Le comité a également renvoyé cinq des anciens assistants et associés de Trump au ministère de la Justice : John Eastman, Mark Meadows, Rudy Giuliani, Kenneth Cheseboro et Jeffrey Clark. Trump, cependant, est le seul membre de l’équipage qui a été renvoyé pour insurrection. Le rapport pointe du doigt l’ex-commandant en chef pour l’accusation d’insurrection, déclarant que « la cause centrale du 6 janvier était un homme, l’ancien président Donald Trump ».
Bien que les renvois ne soient pas contraignants, Smith est déjà en train d’enquêter sur l’insurrection et le complot visant à annuler les élections de 2020, présentant des preuves à au moins deux grands jurys. L’avocat spécial dirige également l’enquête sur le retrait par Trump de documents gouvernementaux top secrets dans sa station balnéaire de Mar-a-Lago en Floride.
Condamner Trump ne sera pas facile, en particulier pour les accusations liées au 6 janvier.

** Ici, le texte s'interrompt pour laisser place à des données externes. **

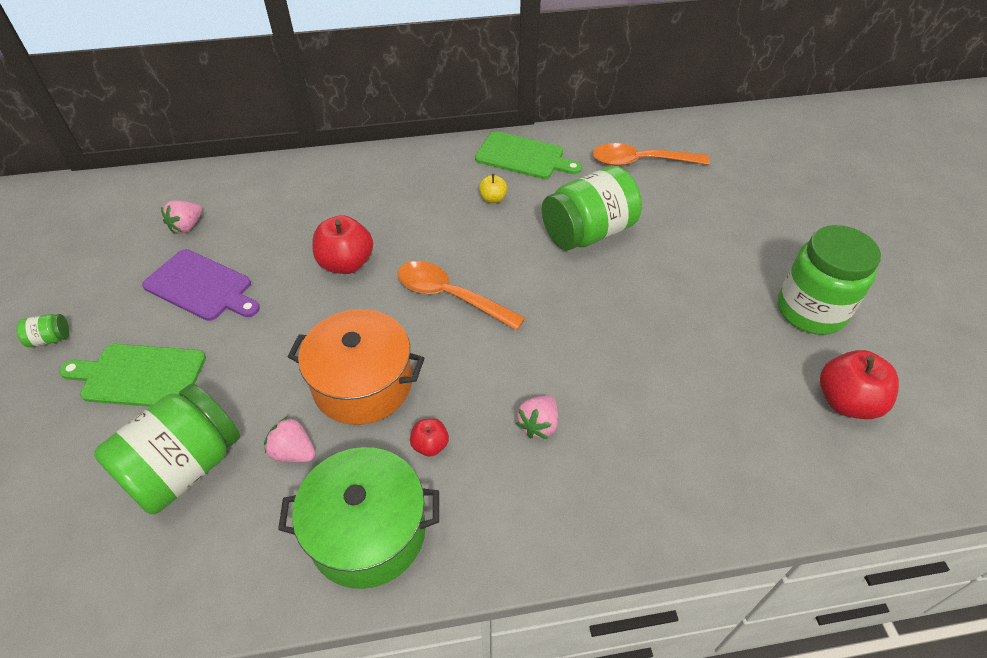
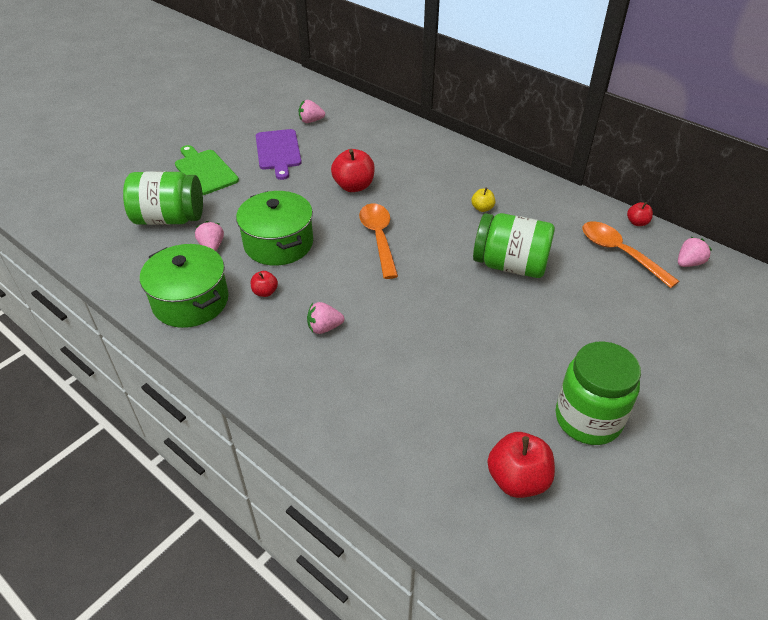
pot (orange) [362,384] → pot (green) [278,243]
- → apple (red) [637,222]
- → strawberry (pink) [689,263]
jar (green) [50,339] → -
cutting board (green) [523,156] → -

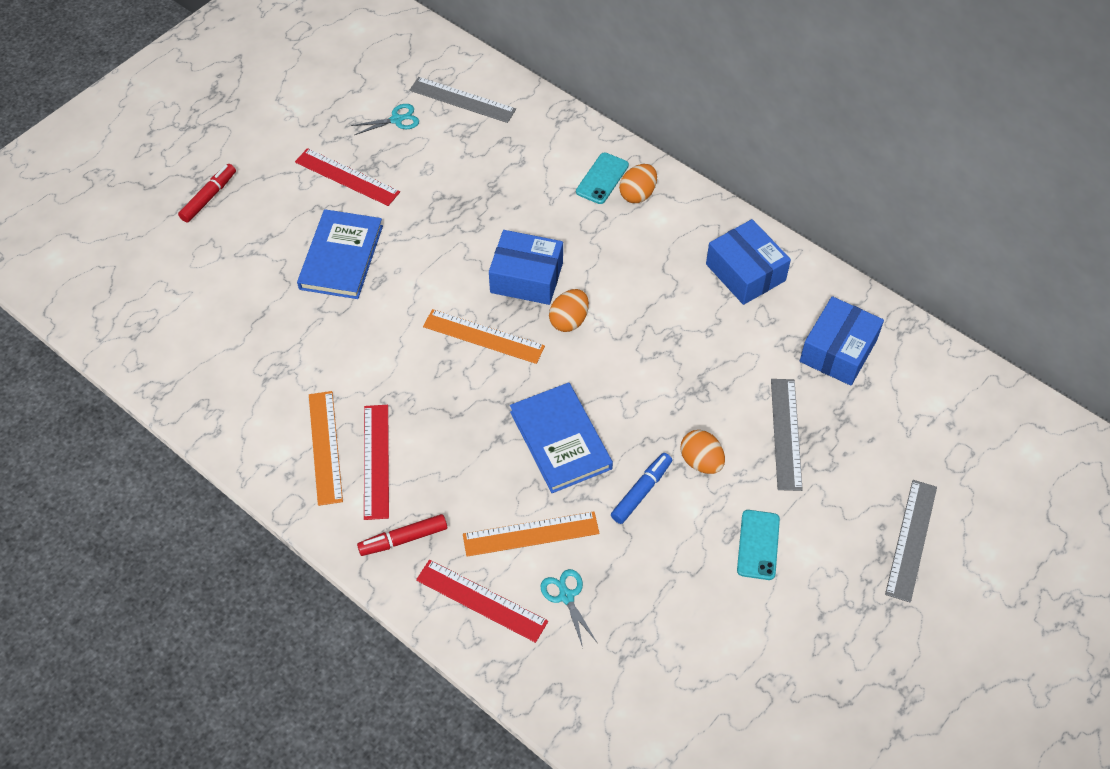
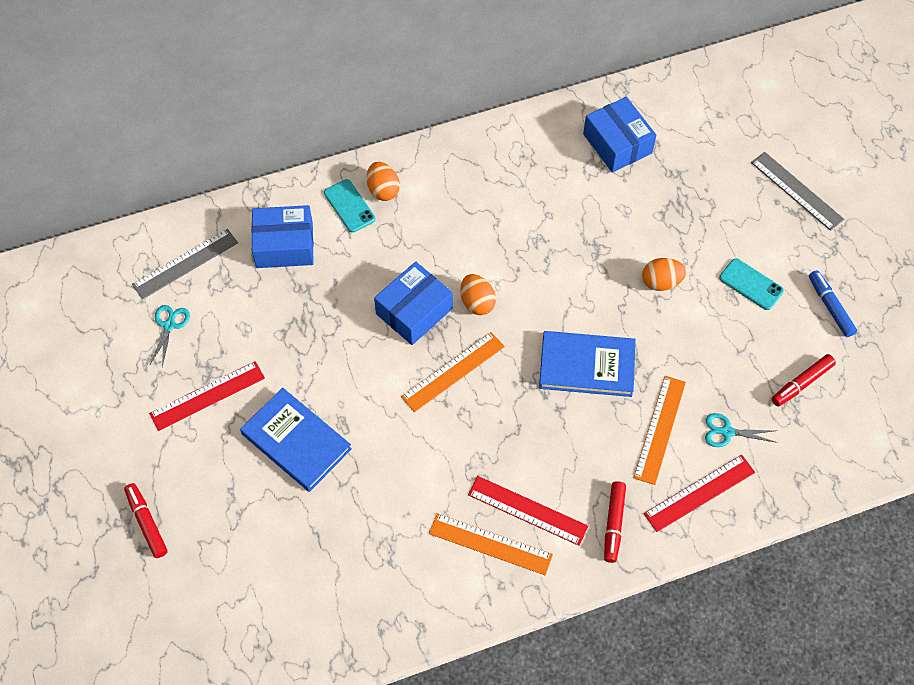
box (blue) [745,272] → box (blue) [284,245], move
- → marker (red) [801,383]
marker (blue) [641,491] → marker (blue) [830,307], move
ruler (grey) [786,433] → -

Chacun des crimes déférés au ministère de la Justice nécessite une preuve d’intention criminelle. Le gouvernement devra établir au-delà de tout doute raisonnable que Trump savait qu’il avait perdu les élections et agissait dans un « but corrompu » pour entraver les travaux de la session conjointe du Congrès ou, sur le renvoi pour complot, qu’il avait l’intention de frauder la nation en soumettant de fausses listes électorales.
Il sera particulièrement difficile de prouver que Trump a incité ou aidé l’insurrection car Trump monterait probablement une défense contre le premier amendement. Dans sa décision historique de 1969 en Brandebourg contre Ohiola Cour suprême a formulé un test en deux parties pour punir les propos incendiaires, estimant que le premier amendement protège l’incitation à l’usage de la force ou à la violation de la loi « sauf si cette incitation vise à inciter ou à produire une action anarchique imminente ». et est susceptible d’inciter ou de produire une telle action » (nous soulignons).
Pourtant, il est facile de comprendre pourquoi le comité a choisi de citer Trump pour insurrection. Trump savait que les membres de la foule qui s’étaient rassemblés pour l’entendre parler étaient armés lorsqu’il les a exhortés à marcher vers le Capitole pour « se battre comme un enfer ». Et au milieu de la mêlée qui a suivi, il a accusé Pence de lâcheté pour ne pas avoir utilisé son autorité de vice-président pour changer le résultat de l’élection, bouillonnant dans un Tweet, « Mike Pence n’a pas eu le courage de faire ce qui aurait dû être fait pour protéger notre pays et notre Constitution… Les États-Unis exigent la vérité ! Presque immédiatement après la publication du Tweet, note le rapport, « la foule autour du Capitole a augmenté, et davantage d’individus se sont joints à l’effort pour affronter la police et s’introduire davantage dans le bâtiment ».
Si Trump était jugé et reconnu coupable d’insurrection, il encourrait une peine de prison pouvant aller jusqu’à dix ans. Il serait également interdit d’exercer une fonction fédérale à vie.
Alors, quelles sont les chances que Trump soit enfin tenu responsable ? Jack Smith se révélera-t-il être le Porfiry Petrovich de Trump, l’enquêteur de la police qui a traduit Raskolnikov en justice, ou se révélera-t-il être un autre Robert Mueller ? Nous aurons peut-être la réponse dans quelques mois.